WHAT THIS TASK INVOLVES: Among the entries below, take the line with "notepad: present [981,1275,1234,1480]" and the line with "hardback book: present [151,210,212,240]", and output them and every line between them exactly, with nothing else.

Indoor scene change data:
= = = =

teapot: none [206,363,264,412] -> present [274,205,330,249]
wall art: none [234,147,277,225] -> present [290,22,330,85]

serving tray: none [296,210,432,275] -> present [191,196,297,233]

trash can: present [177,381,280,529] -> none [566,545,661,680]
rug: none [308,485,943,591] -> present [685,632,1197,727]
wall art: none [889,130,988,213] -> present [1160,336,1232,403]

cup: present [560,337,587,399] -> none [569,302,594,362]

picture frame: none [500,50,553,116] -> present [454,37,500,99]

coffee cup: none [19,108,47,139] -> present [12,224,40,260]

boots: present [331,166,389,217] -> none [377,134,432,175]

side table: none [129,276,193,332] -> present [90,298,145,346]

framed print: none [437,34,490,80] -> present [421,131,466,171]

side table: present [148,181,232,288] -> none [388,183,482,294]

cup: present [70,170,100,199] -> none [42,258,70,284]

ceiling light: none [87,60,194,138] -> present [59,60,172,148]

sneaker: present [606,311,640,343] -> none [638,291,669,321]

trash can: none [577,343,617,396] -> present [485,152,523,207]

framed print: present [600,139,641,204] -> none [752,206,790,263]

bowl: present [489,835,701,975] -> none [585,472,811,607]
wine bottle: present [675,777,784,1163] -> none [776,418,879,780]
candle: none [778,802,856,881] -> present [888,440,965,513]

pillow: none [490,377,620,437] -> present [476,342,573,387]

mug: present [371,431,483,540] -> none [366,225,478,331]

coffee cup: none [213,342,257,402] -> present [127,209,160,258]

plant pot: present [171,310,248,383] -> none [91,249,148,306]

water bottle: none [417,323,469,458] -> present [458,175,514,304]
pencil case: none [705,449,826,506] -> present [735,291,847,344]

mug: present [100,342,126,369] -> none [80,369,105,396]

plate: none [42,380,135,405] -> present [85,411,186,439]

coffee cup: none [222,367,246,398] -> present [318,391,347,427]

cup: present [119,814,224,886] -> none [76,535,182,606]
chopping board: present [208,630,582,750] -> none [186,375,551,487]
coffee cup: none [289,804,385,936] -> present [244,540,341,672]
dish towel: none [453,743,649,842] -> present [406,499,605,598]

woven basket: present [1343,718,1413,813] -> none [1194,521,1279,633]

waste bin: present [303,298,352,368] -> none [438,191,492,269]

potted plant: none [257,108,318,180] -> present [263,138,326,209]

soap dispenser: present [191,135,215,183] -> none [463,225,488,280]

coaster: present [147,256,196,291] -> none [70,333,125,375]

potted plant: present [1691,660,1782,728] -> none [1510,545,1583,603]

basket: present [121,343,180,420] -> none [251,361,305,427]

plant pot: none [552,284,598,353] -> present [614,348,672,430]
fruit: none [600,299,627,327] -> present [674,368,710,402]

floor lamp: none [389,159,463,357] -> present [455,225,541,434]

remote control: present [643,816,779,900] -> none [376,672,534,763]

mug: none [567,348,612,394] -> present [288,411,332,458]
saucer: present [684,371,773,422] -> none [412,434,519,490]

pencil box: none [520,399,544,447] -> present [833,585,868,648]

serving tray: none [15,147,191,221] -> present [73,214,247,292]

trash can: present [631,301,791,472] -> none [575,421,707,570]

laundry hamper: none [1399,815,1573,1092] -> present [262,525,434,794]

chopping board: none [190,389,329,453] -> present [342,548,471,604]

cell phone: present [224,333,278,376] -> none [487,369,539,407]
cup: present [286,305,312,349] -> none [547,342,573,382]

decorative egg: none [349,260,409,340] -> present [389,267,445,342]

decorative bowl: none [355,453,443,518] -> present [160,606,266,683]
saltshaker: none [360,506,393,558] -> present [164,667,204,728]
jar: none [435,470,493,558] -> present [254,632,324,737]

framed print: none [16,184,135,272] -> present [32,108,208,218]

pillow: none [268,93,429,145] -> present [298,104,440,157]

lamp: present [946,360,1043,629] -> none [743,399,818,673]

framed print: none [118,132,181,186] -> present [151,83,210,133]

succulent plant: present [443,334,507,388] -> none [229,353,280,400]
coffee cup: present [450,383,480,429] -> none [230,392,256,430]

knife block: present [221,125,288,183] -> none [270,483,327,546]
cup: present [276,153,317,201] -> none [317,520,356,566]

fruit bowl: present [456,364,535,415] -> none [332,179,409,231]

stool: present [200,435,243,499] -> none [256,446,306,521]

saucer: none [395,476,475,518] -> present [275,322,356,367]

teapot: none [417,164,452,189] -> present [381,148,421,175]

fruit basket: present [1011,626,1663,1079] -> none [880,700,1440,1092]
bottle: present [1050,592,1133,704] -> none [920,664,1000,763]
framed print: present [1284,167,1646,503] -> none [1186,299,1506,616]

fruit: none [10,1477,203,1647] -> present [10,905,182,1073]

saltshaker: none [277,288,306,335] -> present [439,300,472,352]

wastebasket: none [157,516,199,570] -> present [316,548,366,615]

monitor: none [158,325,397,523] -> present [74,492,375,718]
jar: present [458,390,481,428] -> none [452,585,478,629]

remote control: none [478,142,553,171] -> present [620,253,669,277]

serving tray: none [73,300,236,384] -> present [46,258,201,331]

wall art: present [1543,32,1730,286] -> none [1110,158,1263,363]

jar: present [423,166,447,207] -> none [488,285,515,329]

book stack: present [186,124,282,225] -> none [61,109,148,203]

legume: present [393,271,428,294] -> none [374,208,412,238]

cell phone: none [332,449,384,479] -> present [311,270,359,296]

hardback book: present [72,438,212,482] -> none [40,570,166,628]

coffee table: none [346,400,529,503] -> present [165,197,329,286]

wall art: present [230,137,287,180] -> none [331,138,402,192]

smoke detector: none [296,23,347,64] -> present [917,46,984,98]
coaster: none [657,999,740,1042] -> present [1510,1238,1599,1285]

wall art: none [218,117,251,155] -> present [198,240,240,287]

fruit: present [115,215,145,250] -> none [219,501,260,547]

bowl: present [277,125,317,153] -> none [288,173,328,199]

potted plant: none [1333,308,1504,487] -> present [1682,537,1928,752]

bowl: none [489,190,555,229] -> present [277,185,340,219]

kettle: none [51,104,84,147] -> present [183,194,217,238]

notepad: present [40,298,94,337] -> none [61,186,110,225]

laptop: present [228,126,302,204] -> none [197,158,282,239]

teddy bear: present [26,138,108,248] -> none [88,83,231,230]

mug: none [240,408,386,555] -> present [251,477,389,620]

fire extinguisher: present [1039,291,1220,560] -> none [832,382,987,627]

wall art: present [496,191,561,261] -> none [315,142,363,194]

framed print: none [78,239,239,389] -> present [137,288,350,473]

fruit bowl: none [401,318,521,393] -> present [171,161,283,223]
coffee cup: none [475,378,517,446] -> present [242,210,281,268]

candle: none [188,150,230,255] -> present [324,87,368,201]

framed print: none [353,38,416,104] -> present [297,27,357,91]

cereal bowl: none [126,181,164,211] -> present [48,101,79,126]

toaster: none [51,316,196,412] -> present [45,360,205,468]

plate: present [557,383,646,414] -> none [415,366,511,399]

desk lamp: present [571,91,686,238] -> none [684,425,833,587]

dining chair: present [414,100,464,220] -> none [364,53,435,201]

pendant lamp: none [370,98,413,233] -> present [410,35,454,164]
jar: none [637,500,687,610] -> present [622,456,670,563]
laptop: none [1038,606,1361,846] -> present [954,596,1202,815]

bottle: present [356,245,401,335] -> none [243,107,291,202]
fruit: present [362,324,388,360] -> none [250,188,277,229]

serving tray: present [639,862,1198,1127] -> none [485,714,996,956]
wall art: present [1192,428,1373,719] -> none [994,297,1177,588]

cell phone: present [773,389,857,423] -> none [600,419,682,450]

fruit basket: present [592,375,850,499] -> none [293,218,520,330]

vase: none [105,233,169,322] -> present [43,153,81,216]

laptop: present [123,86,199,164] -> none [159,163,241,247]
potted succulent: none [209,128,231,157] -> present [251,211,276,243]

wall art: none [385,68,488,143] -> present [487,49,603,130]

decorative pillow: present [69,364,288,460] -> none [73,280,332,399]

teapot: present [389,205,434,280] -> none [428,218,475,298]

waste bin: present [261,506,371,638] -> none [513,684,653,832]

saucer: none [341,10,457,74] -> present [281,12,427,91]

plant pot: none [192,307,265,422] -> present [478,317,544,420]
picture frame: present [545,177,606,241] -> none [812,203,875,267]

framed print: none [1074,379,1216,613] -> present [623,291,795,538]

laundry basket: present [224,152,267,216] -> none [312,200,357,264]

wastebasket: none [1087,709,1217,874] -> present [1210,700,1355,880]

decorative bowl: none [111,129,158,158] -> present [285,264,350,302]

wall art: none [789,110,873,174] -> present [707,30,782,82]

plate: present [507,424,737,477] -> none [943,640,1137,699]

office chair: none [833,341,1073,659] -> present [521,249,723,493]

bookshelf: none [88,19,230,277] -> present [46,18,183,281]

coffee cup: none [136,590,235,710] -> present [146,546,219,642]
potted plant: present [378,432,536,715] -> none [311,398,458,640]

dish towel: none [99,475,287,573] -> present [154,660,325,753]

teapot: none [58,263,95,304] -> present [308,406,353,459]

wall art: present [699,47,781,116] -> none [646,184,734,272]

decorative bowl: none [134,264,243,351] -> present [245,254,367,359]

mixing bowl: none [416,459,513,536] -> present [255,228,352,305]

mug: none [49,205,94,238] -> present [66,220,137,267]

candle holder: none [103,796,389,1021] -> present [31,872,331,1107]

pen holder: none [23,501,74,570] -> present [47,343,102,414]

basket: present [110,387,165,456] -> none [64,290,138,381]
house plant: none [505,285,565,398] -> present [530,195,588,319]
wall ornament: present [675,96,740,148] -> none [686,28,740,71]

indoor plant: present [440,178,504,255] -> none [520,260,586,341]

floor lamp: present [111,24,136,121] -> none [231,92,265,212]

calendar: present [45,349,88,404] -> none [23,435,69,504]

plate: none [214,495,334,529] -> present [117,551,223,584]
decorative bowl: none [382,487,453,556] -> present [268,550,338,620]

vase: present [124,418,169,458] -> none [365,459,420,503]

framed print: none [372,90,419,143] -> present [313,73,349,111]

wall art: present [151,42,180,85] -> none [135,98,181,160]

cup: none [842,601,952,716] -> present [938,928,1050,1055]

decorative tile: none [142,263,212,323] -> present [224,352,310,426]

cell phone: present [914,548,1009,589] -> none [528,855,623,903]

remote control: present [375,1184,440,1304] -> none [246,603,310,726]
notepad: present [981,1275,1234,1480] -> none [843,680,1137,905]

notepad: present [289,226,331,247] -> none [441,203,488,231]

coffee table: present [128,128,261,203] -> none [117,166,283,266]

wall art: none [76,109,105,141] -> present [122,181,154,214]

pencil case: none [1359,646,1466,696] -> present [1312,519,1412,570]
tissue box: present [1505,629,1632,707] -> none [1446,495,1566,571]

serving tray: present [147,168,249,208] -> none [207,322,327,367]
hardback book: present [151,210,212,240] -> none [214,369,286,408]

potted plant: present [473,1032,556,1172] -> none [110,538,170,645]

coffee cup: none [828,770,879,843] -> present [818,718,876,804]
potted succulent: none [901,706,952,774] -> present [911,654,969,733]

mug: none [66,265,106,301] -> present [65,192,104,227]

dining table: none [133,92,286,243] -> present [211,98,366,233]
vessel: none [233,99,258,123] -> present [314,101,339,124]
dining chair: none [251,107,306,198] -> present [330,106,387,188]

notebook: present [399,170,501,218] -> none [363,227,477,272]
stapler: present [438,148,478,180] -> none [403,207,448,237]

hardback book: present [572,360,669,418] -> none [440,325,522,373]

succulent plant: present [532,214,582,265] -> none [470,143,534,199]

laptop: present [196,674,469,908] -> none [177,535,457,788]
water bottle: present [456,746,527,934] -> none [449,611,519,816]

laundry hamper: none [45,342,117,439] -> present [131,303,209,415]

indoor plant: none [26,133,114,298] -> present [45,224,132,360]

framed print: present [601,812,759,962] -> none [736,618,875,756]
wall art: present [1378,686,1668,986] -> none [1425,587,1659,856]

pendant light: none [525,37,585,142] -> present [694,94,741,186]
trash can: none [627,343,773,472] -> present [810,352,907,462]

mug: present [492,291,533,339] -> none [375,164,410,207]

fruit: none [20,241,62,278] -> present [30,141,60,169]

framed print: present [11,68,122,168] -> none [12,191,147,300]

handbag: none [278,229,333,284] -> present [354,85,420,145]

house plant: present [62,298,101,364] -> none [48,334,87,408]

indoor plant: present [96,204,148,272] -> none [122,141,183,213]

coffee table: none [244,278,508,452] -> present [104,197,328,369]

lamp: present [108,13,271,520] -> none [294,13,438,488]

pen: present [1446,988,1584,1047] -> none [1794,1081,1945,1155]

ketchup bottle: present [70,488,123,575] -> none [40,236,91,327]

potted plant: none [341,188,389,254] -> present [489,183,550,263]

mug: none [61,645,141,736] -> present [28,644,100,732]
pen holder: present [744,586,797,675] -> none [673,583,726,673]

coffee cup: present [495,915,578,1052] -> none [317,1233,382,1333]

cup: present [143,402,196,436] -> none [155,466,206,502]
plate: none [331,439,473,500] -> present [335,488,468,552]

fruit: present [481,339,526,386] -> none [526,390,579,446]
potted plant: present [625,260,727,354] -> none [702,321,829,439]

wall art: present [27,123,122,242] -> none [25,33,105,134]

= = = =

EXERCISE RESPONSE:
notepad: present [981,1275,1234,1480] -> none [843,680,1137,905]

notepad: present [289,226,331,247] -> none [441,203,488,231]

coffee table: present [128,128,261,203] -> none [117,166,283,266]

wall art: none [76,109,105,141] -> present [122,181,154,214]

pencil case: none [1359,646,1466,696] -> present [1312,519,1412,570]
tissue box: present [1505,629,1632,707] -> none [1446,495,1566,571]

serving tray: present [147,168,249,208] -> none [207,322,327,367]
hardback book: present [151,210,212,240] -> none [214,369,286,408]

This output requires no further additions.